The U.S. Air Force has awarded Boeing a $450.5 million foreign military sales, or FMS, contract to provide command and control capabilities to Japan’s F-15 jet fighters.
The Department of Defense said Tuesday that under the sole source award, Boeing will deliver radars, self-protection toolkits and mission computers to the Japan Air Self-Defense Force.
With tasks expected to be completed by February 2030, the contractor will work at its St. Louis, Missouri facilities. A $110.8 million FMS allocation is being obligated at the time of the contract award. The contracting activity was initiated from the Air Force Life Cycle Management Center at the Wright-Patterson Air Force Base in Ohio.

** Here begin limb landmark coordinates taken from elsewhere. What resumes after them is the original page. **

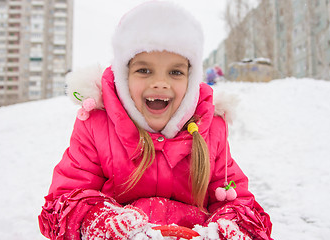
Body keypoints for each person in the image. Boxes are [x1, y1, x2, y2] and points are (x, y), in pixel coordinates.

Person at [38, 2, 273, 240]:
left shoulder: (210, 130)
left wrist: (230, 227)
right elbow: (66, 199)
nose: (160, 83)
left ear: (191, 81)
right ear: (123, 75)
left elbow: (238, 201)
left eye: (175, 72)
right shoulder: (96, 125)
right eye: (144, 70)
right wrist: (101, 222)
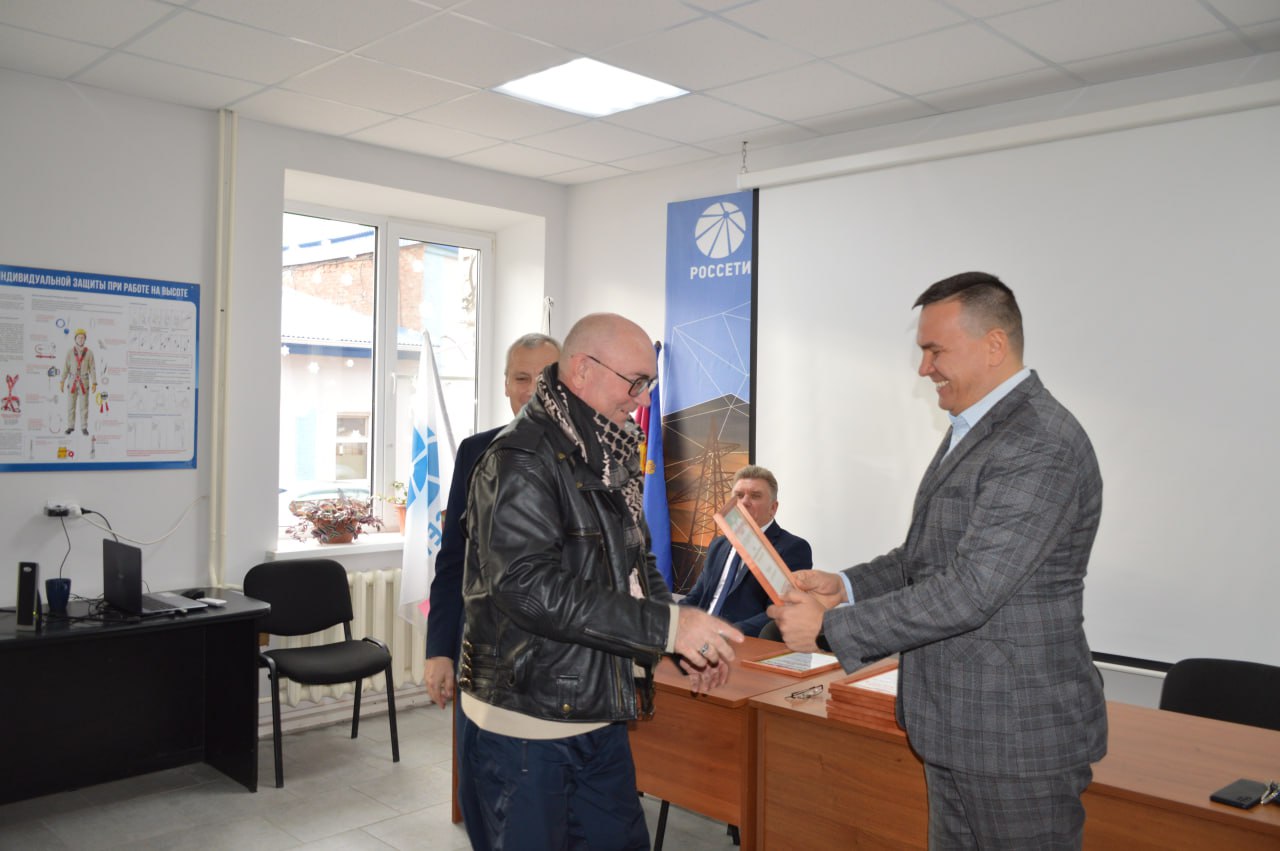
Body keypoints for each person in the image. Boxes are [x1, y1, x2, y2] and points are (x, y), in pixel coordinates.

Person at [769, 272, 1107, 849]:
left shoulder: (1038, 442)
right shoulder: (977, 429)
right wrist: (844, 585)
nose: (924, 369)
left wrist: (830, 628)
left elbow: (971, 590)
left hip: (1014, 738)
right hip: (959, 727)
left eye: (935, 351)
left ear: (994, 345)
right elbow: (923, 558)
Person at [458, 312, 744, 851]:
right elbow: (527, 588)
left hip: (597, 711)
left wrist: (680, 640)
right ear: (583, 370)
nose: (642, 399)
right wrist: (667, 628)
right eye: (634, 382)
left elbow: (637, 564)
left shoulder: (607, 449)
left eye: (648, 384)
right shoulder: (521, 457)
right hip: (527, 729)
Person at [423, 332, 562, 709]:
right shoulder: (475, 452)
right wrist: (439, 650)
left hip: (558, 664)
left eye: (544, 378)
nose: (532, 390)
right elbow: (454, 560)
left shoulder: (591, 460)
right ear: (506, 385)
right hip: (481, 657)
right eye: (521, 378)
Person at [680, 464, 812, 637]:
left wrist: (722, 633)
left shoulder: (791, 548)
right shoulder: (719, 545)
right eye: (739, 495)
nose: (744, 502)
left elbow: (781, 611)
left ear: (773, 508)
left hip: (741, 642)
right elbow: (697, 597)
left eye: (755, 496)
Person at [61, 328, 96, 435]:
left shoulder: (89, 353)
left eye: (82, 337)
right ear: (75, 339)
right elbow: (66, 367)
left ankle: (84, 427)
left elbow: (92, 368)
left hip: (84, 382)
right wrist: (62, 381)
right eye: (79, 337)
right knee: (71, 405)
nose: (81, 339)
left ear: (85, 339)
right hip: (72, 381)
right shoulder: (70, 352)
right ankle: (70, 426)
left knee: (84, 406)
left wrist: (94, 382)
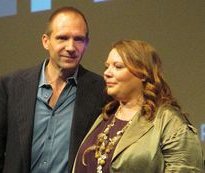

Japanese Super Interceptor
In October 2019, the State Department approved a potential $4.5 billion FMS to Japan for the conversion of up to 98 F-15J to a Japanese Super Interceptor equipped with upgrades, including new radars, digital electronic warfare systems and mission computers.
$5.62 billion is the estimated total cost of the F-15 upgrade and sustainment up to 2045, Defense News reported citing a document from the Japanese Ministry of Defense’s Acquisition, Technology and Logistics Agency released in February 2022.
The F-15s are expected to be among the Japanese warplanes that would incorporate the 50 cruise missiles that Lockheed Martin would supply under a $104 million FMS that the State Department cleared in August 2023.